(Saved data entries)
• • • • •

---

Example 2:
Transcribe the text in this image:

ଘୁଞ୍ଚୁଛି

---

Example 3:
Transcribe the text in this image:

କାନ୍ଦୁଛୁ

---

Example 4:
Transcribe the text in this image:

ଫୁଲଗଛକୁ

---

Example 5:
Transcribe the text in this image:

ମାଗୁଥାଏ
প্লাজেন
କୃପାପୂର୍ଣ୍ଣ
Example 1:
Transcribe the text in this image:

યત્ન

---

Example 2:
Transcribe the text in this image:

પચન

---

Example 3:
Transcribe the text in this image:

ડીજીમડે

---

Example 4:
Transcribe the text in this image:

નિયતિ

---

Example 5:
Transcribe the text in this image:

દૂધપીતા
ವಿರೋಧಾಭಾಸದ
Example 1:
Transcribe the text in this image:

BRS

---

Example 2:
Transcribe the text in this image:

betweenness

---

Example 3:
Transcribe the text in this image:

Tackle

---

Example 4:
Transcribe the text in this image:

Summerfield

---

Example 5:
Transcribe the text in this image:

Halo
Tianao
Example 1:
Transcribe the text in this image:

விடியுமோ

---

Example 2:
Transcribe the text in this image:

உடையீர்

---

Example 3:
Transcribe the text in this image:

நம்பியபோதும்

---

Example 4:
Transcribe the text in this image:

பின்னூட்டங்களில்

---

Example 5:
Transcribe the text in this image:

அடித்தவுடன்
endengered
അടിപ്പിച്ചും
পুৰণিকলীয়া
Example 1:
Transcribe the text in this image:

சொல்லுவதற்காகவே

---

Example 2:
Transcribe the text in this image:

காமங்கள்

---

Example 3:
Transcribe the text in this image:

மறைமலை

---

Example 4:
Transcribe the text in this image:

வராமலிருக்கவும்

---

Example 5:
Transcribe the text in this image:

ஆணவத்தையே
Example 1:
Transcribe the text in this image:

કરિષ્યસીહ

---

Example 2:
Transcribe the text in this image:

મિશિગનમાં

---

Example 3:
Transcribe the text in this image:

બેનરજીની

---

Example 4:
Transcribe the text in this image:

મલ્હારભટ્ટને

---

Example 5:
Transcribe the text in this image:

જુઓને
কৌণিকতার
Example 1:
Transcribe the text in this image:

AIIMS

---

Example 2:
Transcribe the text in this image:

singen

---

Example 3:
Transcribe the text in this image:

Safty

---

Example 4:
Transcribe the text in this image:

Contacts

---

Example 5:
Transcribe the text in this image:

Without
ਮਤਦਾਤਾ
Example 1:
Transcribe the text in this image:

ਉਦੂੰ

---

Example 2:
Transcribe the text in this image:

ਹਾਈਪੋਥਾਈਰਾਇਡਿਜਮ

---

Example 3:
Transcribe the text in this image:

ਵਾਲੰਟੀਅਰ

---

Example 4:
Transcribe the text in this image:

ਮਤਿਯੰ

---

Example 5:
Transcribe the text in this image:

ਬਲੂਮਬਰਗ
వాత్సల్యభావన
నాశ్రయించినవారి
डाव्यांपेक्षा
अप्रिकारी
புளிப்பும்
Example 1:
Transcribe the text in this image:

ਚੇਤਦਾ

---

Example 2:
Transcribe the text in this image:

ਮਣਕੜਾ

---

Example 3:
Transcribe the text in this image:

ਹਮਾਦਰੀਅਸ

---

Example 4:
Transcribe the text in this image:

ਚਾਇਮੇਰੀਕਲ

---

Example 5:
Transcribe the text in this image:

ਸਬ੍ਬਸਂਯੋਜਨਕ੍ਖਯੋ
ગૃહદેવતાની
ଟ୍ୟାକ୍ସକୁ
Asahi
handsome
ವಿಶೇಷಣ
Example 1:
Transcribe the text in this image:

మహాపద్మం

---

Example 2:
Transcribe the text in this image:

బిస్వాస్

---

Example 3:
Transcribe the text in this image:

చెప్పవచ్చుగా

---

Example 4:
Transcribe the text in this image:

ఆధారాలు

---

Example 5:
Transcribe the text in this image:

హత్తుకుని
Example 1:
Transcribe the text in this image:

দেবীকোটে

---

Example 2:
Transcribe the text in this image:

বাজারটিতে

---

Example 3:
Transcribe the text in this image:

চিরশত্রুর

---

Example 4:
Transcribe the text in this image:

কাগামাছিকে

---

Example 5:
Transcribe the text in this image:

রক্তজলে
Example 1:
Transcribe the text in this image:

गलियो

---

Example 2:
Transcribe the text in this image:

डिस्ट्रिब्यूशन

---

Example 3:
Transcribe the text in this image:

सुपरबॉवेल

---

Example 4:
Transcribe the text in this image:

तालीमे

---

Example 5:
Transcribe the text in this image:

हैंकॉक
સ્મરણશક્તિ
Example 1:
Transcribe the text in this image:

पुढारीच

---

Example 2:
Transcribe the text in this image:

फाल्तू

• • • • •

## EXERCISE AIM
I would like you to return every entry exactly, with nothing changed.

## RESPONSE AREA
---

Example 2:
Transcribe the text in this image:

ଘୁଞ୍ଚୁଛି

---

Example 3:
Transcribe the text in this image:

କାନ୍ଦୁଛୁ

---

Example 4:
Transcribe the text in this image:

ଫୁଲଗଛକୁ

---

Example 5:
Transcribe the text in this image:

ମାଗୁଥାଏ
প্লাজেন
କୃପାପୂର୍ଣ୍ଣ
Example 1:
Transcribe the text in this image:

યત્ન

---

Example 2:
Transcribe the text in this image:

પચન

---

Example 3:
Transcribe the text in this image:

ડીજીમડે

---

Example 4:
Transcribe the text in this image:

નિયતિ

---

Example 5:
Transcribe the text in this image:

દૂધપીતા
ವಿರೋಧಾಭಾಸದ
Example 1:
Transcribe the text in this image:

BRS

---

Example 2:
Transcribe the text in this image:

betweenness

---

Example 3:
Transcribe the text in this image:

Tackle

---

Example 4:
Transcribe the text in this image:

Summerfield

---

Example 5:
Transcribe the text in this image:

Halo
Tianao
Example 1:
Transcribe the text in this image:

விடியுமோ

---

Example 2:
Transcribe the text in this image:

உடையீர்

---

Example 3:
Transcribe the text in this image:

நம்பியபோதும்

---

Example 4:
Transcribe the text in this image:

பின்னூட்டங்களில்

---

Example 5:
Transcribe the text in this image:

அடித்தவுடன்
endengered
അടിപ്പിച്ചും
পুৰণিকলীয়া
Example 1:
Transcribe the text in this image:

சொல்லுவதற்காகவே

---

Example 2:
Transcribe the text in this image:

காமங்கள்

---

Example 3:
Transcribe the text in this image:

மறைமலை

---

Example 4:
Transcribe the text in this image:

வராமலிருக்கவும்

---

Example 5:
Transcribe the text in this image:

ஆணவத்தையே
Example 1:
Transcribe the text in this image:

કરિષ્યસીહ

---

Example 2:
Transcribe the text in this image:

મિશિગનમાં

---

Example 3:
Transcribe the text in this image:

બેનરજીની

---

Example 4:
Transcribe the text in this image:

મલ્હારભટ્ટને

---

Example 5:
Transcribe the text in this image:

જુઓને
কৌণিকতার
Example 1:
Transcribe the text in this image:

AIIMS

---

Example 2:
Transcribe the text in this image:

singen

---

Example 3:
Transcribe the text in this image:

Safty

---

Example 4:
Transcribe the text in this image:

Contacts

---

Example 5:
Transcribe the text in this image:

Without
ਮਤਦਾਤਾ
Example 1:
Transcribe the text in this image:

ਉਦੂੰ

---

Example 2:
Transcribe the text in this image:

ਹਾਈਪੋਥਾਈਰਾਇਡਿਜਮ

---

Example 3:
Transcribe the text in this image:

ਵਾਲੰਟੀਅਰ

---

Example 4:
Transcribe the text in this image:

ਮਤਿਯੰ

---

Example 5:
Transcribe the text in this image:

ਬਲੂਮਬਰਗ
వాత్సల్యభావన
నాశ్రయించినవారి
डाव्यांपेक्षा
अप्रिकारी
புளிப்பும்
Example 1:
Transcribe the text in this image:

ਚੇਤਦਾ

---

Example 2:
Transcribe the text in this image:

ਮਣਕੜਾ

---

Example 3:
Transcribe the text in this image:

ਹਮਾਦਰੀਅਸ

---

Example 4:
Transcribe the text in this image:

ਚਾਇਮੇਰੀਕਲ

---

Example 5:
Transcribe the text in this image:

ਸਬ੍ਬਸਂਯੋਜਨਕ੍ਖਯੋ
ગૃહદેવતાની
ଟ୍ୟାକ୍ସକୁ
Asahi
handsome
ವಿಶೇಷಣ
Example 1:
Transcribe the text in this image:

మహాపద్మం

---

Example 2:
Transcribe the text in this image:

బిస్వాస్

---

Example 3:
Transcribe the text in this image:

చెప్పవచ్చుగా

---

Example 4:
Transcribe the text in this image:

ఆధారాలు

---

Example 5:
Transcribe the text in this image:

హత్తుకుని
Example 1:
Transcribe the text in this image:

দেবীকোটে

---

Example 2:
Transcribe the text in this image:

বাজারটিতে

---

Example 3:
Transcribe the text in this image:

চিরশত্রুর

---

Example 4:
Transcribe the text in this image:

কাগামাছিকে

---

Example 5:
Transcribe the text in this image:

রক্তজলে
Example 1:
Transcribe the text in this image:

गलियो

---

Example 2:
Transcribe the text in this image:

डिस्ट्रिब्यूशन

---

Example 3:
Transcribe the text in this image:

सुपरबॉवेल

---

Example 4:
Transcribe the text in this image:

तालीमे

---

Example 5:
Transcribe the text in this image:

हैंकॉक
સ્મરણશક્તિ
Example 1:
Transcribe the text in this image:

पुढारीच

---

Example 2:
Transcribe the text in this image:

फाल्तू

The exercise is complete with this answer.